Sitting on the fence doing nothing for two hours. That was Beth. She was in her own world. I wanted to cushion her. Provide her with some adequate parenting. After all, I felt a kind of responsibility. Back then we had a gazebo. A rather large one. We were going to use it for important guests. It had been neglected for years and in dire need of cleaning. Furthermore, we needed another cleaning lady in the house. The house in Bath, of course. She would have to move there, evidently. I offered her the position.
At first, she didn´t answer. I mean: she was family, of sorts. I was doing her a favour. “Ask me again tomorrow”, she said. She was quite the little lady. Since her mother died, she would never use more than one sentence, sometimes just one syllable, in response to my questions. Always bigheaded. To imagine that I would have any time for her little mind games.
Then she disappeared. For hours, at first. Then for days. Then for five years. And she had the nerve to ask me “Do you still have a position available, madame?”. She´d never called me madame before (even though she should have) and it was an odd request, considering she didn´t look like someone in need of a job. She looked like someone in need of manners. And in need of discipline. In need of direction. Dressed like a lady of the night, hair dyed and mountains of mascara. She looked quite the witch, Frank and I thought.
Showing up after five years in that circus outfit…..And in all of that time she didn´t even call her family. Certainly not me, but I never considered us to be all that close. Nobody had heard the slightest squeak during this period of time and then that ghastly attitude was right back. As if her childish obstinance was her only travel companion. Oh my, did thar girl put up a show. She turned heads, but she didn´t seem to mind. She seemed to thrive in the midst of the clamours of suggested scandal and subdued debauchery.
Well, softhearted, as I sometimes find myself being, I decided to take her in. To ignore what seemed like a…tattoo?…..on her ankle, to ignore the attitude and to embrace…..well, embrace the possibility of a decent women that might be lurking somewehere inside that repugnant attitude. After all, her mother was my dear second cousin of whom I have such fond memories. I think we had a, shall we say Youthful, phase at some point. But never like this. Such crude behaviour never characterized this family.
And the music. The horrible music. She always carried around this electronic device that somehow played music. Somehow this thingie, this demonic object, could be connected to the family stereo and one day…No, I should probably start somewhere else. Beth was never able to stay quiet for very long in public spaces, in church, at the market, in the movie theatre. She was a source of such unnecessary bouts of noisy behaviour. She kind of got this from her mother, who was never a quiet one. Permanent commotion in the wake of her entrance. The mute button was almost nonfunctional. Or at least broken.

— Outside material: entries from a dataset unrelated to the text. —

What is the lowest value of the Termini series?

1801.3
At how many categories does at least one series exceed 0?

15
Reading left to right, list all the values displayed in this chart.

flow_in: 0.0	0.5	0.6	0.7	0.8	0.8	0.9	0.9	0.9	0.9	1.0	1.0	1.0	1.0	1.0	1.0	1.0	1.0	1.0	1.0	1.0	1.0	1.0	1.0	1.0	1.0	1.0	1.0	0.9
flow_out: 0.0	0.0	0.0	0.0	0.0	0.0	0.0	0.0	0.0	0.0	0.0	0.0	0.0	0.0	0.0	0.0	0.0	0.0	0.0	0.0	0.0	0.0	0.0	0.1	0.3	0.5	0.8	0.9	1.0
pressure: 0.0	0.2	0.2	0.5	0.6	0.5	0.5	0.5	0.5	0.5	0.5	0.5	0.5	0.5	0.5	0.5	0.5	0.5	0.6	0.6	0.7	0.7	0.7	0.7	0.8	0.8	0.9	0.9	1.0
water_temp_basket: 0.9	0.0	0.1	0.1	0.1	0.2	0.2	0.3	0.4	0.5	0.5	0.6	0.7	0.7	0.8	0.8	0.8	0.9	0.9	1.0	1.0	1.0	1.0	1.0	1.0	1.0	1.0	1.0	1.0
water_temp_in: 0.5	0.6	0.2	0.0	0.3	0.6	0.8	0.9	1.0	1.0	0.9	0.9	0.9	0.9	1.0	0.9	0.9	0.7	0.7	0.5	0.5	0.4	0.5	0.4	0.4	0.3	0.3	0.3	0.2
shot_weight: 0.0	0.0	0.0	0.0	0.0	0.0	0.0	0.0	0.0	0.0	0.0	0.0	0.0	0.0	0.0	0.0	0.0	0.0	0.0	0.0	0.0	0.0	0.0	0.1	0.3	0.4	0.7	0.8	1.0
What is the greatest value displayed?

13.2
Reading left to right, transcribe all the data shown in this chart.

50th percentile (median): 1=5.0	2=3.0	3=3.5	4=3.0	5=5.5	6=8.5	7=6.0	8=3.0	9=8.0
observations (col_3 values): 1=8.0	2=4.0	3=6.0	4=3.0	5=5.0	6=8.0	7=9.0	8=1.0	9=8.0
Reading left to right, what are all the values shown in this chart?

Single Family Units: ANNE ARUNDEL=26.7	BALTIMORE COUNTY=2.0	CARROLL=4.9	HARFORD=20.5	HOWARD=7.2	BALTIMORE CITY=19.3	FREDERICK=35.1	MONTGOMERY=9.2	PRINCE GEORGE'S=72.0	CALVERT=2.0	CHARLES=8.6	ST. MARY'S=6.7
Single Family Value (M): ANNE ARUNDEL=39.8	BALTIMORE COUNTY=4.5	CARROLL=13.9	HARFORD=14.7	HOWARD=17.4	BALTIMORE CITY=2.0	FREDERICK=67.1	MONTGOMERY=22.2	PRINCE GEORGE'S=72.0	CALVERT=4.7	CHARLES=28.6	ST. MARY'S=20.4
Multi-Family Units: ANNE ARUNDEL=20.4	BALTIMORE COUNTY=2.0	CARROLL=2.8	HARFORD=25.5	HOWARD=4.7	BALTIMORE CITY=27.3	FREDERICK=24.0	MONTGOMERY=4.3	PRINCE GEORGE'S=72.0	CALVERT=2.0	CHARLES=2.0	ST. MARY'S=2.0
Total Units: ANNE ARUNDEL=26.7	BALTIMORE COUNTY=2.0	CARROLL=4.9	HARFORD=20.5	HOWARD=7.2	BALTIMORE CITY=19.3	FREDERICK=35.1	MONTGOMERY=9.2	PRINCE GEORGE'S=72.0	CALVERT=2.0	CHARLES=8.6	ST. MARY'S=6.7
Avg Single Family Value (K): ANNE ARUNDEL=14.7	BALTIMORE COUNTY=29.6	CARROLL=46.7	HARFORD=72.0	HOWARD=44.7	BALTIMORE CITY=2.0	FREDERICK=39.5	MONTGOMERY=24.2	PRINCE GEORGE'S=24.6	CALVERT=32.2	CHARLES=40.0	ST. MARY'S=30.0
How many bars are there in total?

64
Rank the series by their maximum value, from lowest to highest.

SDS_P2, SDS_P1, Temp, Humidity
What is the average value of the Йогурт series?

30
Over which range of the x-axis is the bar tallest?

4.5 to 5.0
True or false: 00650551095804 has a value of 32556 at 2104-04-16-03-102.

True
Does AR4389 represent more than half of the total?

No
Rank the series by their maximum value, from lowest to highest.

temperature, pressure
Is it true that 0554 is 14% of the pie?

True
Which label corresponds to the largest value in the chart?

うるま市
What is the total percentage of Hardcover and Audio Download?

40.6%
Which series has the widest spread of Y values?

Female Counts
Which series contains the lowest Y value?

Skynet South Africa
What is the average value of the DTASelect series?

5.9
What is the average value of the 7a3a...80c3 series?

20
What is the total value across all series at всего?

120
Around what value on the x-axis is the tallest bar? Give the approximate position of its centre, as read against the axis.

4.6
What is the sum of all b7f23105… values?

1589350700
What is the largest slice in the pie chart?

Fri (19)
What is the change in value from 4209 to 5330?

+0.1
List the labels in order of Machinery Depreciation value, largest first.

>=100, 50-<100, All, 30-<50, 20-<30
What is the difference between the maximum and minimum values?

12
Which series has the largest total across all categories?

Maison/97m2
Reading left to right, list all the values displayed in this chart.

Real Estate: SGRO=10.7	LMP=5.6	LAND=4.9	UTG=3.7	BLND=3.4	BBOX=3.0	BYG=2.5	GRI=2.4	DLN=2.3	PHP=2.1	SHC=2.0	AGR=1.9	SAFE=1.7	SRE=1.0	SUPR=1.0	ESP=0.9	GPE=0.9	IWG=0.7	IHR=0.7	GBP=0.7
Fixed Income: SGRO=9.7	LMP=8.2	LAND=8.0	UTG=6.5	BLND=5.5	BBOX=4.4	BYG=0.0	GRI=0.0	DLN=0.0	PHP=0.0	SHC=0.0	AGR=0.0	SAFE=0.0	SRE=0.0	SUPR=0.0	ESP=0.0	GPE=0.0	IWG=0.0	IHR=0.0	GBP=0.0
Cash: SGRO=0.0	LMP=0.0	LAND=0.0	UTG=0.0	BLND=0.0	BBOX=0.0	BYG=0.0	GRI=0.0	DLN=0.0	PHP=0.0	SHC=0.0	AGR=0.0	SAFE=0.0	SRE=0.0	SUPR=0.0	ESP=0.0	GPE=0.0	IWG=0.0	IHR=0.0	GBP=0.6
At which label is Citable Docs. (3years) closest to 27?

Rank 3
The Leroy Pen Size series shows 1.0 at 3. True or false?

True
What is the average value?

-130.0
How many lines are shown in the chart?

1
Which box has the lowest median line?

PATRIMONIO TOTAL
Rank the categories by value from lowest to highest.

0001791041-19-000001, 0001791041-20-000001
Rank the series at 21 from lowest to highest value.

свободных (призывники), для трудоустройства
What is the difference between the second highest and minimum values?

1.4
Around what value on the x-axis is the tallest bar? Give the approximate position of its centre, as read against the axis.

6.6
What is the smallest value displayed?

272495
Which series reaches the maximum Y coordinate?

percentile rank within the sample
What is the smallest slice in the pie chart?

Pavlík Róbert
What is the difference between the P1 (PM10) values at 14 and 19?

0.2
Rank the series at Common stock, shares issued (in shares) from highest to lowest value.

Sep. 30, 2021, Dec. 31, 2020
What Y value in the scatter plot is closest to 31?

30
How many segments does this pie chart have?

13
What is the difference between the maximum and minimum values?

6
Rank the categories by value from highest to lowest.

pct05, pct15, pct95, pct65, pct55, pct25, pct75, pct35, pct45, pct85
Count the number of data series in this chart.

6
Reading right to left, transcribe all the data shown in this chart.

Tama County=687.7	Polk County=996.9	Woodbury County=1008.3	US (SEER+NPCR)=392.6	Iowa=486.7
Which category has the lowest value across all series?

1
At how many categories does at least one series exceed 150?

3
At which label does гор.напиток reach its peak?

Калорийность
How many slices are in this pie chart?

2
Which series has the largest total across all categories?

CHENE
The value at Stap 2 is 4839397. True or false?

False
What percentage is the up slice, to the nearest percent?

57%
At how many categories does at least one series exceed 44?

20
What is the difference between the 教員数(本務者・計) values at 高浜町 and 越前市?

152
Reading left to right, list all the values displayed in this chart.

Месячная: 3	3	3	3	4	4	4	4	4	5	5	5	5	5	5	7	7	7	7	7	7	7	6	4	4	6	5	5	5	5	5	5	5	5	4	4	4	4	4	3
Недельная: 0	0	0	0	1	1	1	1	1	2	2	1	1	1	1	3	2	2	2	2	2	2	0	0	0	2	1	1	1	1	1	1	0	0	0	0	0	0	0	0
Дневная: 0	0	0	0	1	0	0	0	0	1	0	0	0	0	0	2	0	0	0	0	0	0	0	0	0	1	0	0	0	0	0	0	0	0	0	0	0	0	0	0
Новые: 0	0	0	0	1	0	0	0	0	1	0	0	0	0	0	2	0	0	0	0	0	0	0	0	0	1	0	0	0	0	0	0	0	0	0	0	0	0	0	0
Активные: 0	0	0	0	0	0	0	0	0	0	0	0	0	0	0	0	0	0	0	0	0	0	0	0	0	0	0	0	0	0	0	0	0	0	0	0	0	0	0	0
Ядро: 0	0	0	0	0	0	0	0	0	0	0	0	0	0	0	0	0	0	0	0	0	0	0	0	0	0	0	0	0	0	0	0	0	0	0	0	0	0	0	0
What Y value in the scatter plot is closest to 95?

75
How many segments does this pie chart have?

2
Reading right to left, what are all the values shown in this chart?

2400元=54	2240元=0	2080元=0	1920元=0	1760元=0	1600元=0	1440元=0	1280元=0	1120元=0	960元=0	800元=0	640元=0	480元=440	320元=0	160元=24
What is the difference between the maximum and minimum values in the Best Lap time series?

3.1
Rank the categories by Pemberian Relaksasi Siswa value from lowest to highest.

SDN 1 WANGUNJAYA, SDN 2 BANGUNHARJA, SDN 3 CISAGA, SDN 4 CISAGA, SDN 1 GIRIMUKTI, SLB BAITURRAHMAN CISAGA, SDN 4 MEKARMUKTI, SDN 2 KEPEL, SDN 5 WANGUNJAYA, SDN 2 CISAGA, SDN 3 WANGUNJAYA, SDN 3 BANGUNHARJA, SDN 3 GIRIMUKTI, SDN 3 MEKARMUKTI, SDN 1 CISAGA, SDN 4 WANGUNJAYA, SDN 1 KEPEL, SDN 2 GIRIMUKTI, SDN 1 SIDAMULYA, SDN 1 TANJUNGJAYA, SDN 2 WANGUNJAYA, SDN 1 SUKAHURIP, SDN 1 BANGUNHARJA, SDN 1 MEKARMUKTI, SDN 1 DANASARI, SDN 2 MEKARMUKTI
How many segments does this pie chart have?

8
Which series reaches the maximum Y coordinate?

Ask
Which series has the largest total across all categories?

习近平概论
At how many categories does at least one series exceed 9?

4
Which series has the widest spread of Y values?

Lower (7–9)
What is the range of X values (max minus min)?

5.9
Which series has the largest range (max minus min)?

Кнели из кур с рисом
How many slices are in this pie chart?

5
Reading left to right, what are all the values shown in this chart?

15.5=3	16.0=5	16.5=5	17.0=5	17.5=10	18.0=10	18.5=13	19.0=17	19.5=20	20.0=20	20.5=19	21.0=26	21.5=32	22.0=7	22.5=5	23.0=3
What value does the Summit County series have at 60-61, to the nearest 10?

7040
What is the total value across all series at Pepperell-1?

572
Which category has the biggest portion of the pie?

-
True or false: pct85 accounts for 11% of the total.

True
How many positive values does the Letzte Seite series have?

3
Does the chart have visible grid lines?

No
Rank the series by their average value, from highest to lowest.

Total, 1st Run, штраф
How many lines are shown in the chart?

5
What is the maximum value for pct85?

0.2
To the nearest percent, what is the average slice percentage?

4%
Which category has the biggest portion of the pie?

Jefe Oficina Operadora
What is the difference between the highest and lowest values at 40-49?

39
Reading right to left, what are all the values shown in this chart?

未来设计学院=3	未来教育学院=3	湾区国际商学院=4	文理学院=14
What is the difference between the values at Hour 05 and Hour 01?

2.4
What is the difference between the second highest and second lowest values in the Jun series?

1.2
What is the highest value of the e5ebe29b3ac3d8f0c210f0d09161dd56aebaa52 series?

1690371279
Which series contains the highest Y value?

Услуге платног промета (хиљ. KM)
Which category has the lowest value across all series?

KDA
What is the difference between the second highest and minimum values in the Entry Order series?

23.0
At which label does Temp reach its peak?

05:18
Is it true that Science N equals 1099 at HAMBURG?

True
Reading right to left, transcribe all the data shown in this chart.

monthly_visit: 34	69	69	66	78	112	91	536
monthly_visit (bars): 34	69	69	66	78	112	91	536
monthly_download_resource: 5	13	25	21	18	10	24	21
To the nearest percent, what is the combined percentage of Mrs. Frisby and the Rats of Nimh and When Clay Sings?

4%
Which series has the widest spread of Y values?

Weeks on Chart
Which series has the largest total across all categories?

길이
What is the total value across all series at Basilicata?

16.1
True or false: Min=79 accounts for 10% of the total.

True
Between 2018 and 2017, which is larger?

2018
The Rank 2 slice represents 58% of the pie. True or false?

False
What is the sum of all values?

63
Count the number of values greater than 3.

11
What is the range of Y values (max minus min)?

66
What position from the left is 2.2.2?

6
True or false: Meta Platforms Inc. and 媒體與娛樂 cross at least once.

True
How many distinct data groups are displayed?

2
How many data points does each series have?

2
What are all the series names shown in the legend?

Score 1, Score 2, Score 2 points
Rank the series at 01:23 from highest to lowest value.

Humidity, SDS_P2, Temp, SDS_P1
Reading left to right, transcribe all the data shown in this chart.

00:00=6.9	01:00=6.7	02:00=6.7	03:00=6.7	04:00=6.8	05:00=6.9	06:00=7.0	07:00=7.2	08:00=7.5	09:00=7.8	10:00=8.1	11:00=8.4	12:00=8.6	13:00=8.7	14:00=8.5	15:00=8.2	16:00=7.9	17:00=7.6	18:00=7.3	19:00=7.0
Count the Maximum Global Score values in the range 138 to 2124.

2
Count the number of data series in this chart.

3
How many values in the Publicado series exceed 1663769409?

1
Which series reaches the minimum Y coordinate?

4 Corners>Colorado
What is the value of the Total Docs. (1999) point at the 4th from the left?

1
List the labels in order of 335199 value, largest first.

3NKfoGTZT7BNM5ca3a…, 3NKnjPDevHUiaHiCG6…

Anyway, the music. I forget myself. Well, one fine Sunday afternoon me and the girls gathered on the veranda to have our Sunday tea. As per usual. We were listening to Bach and Gershwin (also a common occurrence at my house) and laughed heartily at silly, entertaining things. Then Beth enters the room, waving her apparatus and asking if she could plug it in the stereo system. Nobody knew what that thing was or what would ensue, but I nodded hesitantly in agreement. I shall never forget the sounds that came out of our beautiful, danish designed stereo. They were so horrid that the entire party moved inside the house and the conversation was quite stifled. After the incident I deemed it prudent to offer Beth the position she craved and a room. In the other house. I had no words for her transgression so none were spoken.
In Bath, Beth seemed to change. Not in an altogether bad way. She was actually not half bad at housekeeping and, according to her colleagues, the tattoos were covered at all times (the nose ring all gone, oh, I didn´t mention it earlier due to….decorum). There were even rumours of a boyfriend. Of sorts. He looked like a right gentleman in his suit, well-mannered, a gifted conversationalist. Everybody at the house liked him and there was a buzz about him that could be detected all the way from Bath to here. I would probably have enjoyed his company.
Only, he was not a man. Per se. He was more of a….woman….who had turned into a man? A trans….something? I keep an open mind about these things. I really do. But a woman dating an…..ex-woman?… in my house? In front of my servants? Speaking to my children? That could not be tolerated.
I do hope Beth is doing well in Los Angeles. It´s probably a better setting for her….preferences? Kind? And there might be a fence there where she can sit for hours, imitating a sphinx in a loud manner. I just don´t need to know about it. She had her chances, I stretched my patience to its full extent. Rumour has it that the house in Bath has turned into a proverbial graveyard. You can almost hear the dust settle. I like it like that.